Methodist church to begin sermon series

The First United Methodist Church of Durango will start a new, three-week sermon series this weekend exploring the topic of why people gather in places all over the world to worship God.

The series will look at the act of worship and what it means to us and to God. Worship services are held at 5:30 p.m. Saturdays and 8, 9:30 and 11 a.m. Sundays.

For more information, call 247-4213 or visit www.fumcdurango.org.

Hobby Lobby files Supreme Court brief

WASHINGTON – An attorney for Hobby Lobby says the owners of the arts and crafts chain should be exempt from the health-care law’s birth-control mandate because providing contraceptives destroying life in the womb would violate its religious beliefs.

Kyle Duncan of the Becket Fund for Religious Liberty says Hobby Lobby’s brief has now been filed at the Supreme Court. The justices will hear arguments March 25 involving challenges to the mandate b the store and Mennonite-owned Conestoga Wood Specialties.

The Obama administration has argued for-profit businesses don’t have religious rights. But Duncan says federal law protects the free exercise of religion “wherever it occurs – in the home, in a church, in a charity or in a family business.”

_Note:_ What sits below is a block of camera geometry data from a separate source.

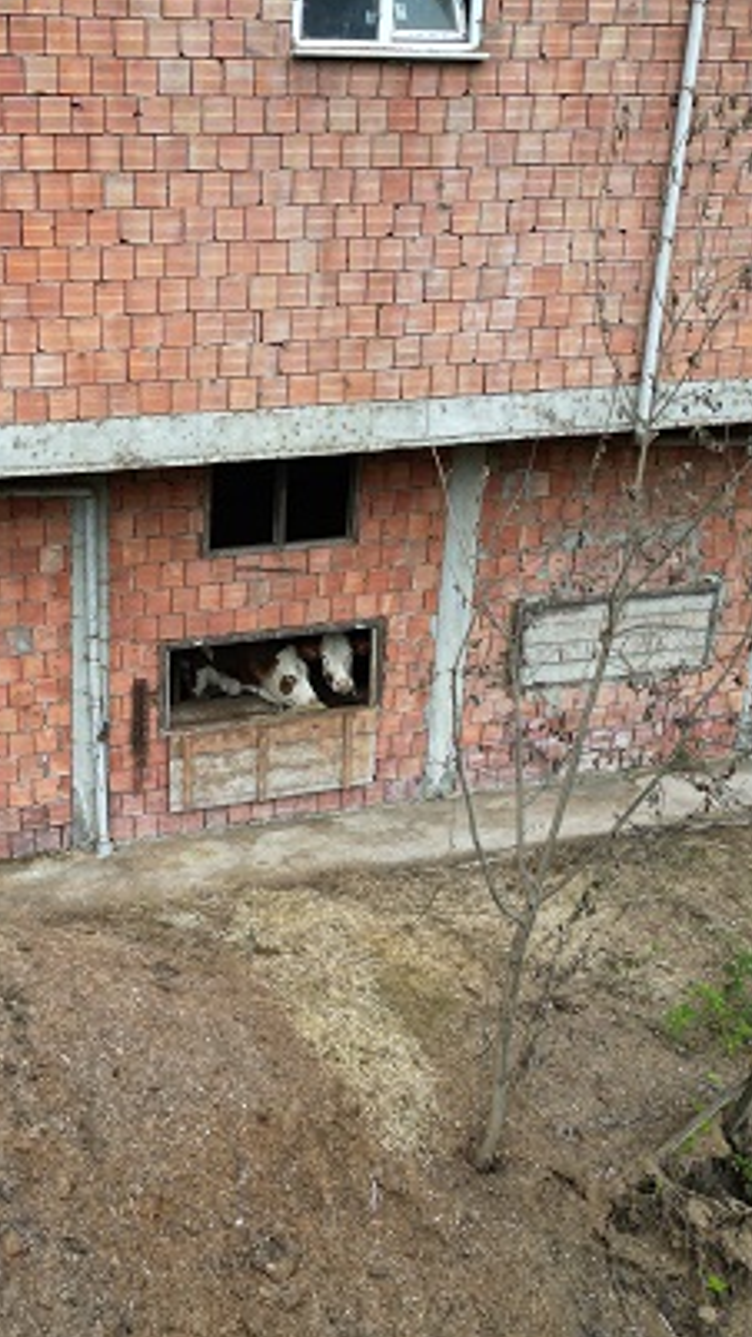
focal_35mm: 39
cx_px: 83
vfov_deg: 51.6
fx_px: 1383
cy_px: 702
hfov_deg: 29.2
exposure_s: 1/240
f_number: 1.7
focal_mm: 6.72
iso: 100
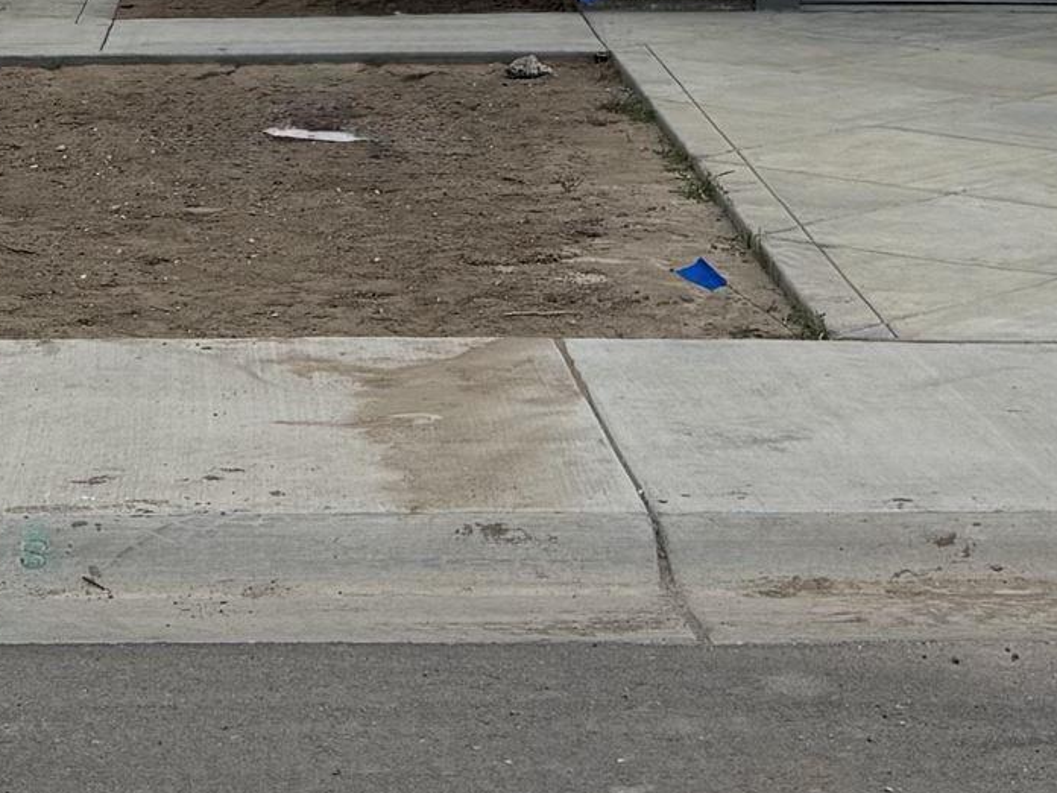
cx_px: 269
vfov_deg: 13.0
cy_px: -472
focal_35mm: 106
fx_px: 3237
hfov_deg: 18.4
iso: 80
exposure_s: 1/5348
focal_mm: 6.76
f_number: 1.78
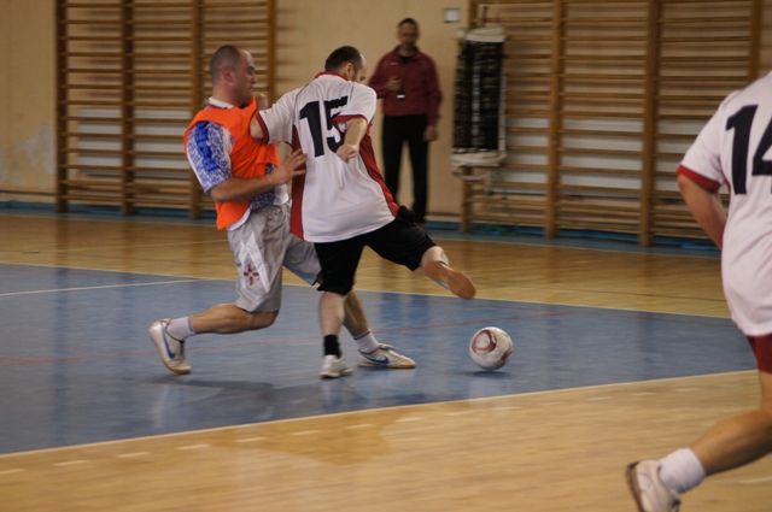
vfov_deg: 10.1
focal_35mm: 135
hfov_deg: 15.2
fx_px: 2891
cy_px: 256
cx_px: 386
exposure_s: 1/160
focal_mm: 90
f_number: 4
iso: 1250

He noted CVS won praise last week for its decision to stop selling tobacco products, suggesting that businesses can and should act on their principles.

Religious groups join, fight gay marriage in court

SALT LAKE CITY – A coalition of religious organizations has come together to urge a federal appeals court to uphold bans on same-sex marriage in Utah and Oklahoma, saying unions between a man and woman are best for children, families and society.

The argument is being made in a 42-page brief filed Monday to a Denver-based court reviewing cases that could reverse gay marriage bans in Utah and Oklahoma.

Lawyers for The Church of Jesus Christ of Latter-day Saints and the U.S. Conference of Catholic Bishops wrote the brief, which was signed by the National Association of Evangelicals and Southern Baptist and Lutheran organizations.

The religious groups say the marriage of a man and a woman as established by God is the best setting for raising children.

They say accusations their opposition to gay marriage represents bigotry are “false and offensive.”